Women of African Descent and the Body as a Performative Tool to Negotiate Loyalty to Individual and/or Collective Power

AHA Session 91
Friday, January 4, 2019: 10:30 AM-12:00 PM
Wilson Room (Palmer House Hilton, Third Floor)
Chair:
Lorelle Semley, College of the Holy Cross
Comment:
The Audience

Session Abstract

This panel will explore ways in which - through dress, dance, reproduction, and sex – women of African descent used the body as a performative tool to negotiate loyalty to individual and/or collective power in various spaces and places in the African diaspora. Beginning in 19th century Louisiana, Dr.

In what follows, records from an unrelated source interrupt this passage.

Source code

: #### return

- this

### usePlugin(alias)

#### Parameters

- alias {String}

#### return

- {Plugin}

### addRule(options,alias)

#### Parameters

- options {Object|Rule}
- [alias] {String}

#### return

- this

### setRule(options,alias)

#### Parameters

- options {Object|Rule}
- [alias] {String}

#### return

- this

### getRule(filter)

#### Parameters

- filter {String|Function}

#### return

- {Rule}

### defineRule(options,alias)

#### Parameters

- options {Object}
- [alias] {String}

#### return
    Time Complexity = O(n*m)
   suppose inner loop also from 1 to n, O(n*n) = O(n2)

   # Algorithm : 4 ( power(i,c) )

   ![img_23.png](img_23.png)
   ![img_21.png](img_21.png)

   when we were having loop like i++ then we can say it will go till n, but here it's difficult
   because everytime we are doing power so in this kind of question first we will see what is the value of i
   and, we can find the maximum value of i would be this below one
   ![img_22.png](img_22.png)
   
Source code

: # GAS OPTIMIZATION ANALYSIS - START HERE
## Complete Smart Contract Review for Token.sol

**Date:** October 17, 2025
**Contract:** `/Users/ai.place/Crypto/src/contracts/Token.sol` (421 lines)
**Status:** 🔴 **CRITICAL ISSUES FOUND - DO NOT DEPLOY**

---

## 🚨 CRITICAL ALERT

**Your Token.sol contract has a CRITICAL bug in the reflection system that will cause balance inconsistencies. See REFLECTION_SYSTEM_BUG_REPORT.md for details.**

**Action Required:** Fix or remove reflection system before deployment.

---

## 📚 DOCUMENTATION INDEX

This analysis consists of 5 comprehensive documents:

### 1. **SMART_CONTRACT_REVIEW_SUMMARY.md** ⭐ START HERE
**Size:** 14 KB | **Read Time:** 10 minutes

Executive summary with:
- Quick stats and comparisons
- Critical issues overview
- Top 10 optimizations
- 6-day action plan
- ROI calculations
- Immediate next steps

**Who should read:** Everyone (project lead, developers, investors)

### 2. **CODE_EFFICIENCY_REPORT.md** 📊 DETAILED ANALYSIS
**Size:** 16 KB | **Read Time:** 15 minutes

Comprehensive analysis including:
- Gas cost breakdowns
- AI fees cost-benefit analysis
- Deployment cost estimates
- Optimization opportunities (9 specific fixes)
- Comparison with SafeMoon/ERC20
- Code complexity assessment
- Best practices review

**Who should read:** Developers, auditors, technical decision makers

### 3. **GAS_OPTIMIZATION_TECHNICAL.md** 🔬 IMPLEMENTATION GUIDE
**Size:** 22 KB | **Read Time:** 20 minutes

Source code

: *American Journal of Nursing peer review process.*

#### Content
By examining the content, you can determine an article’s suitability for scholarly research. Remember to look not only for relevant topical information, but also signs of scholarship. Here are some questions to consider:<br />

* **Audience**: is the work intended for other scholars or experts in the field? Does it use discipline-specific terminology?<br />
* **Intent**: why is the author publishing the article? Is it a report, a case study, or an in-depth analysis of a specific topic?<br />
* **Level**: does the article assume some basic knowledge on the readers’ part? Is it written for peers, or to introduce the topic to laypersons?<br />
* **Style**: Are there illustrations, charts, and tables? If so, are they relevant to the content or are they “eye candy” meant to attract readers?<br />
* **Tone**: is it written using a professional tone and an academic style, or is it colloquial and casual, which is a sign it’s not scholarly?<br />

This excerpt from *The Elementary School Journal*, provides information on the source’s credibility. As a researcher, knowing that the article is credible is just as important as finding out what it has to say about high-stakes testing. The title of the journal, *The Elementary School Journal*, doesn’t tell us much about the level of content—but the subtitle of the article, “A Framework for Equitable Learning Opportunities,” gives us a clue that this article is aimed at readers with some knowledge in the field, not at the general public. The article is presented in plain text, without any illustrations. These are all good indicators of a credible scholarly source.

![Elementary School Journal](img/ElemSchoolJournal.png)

Noel Voltz examines how free women of color transformed their bodies into symbols of respectability, collective identity, and empowerment through dress and their participation in Quadroon Balls. Next, Dr. Cymone Forshey explores the ways in which East African women, and particularly women in Tanzania, employed the kanga cloth in public and private spaces as performances of power. Our next presenter, Dr. Thabiti Willis discusses the conditions under which women of the African diaspora negotiated claims to their body’s productive and reproductive labor in the domestic sphere in the Arab World. Finally, Dr. Nwando Achebe will use a viral video of a striptease made by female students at the University of Nigeria to examine how the internet functions both as a “safe haven” for sexual minorities and a site of hate crimes and violence.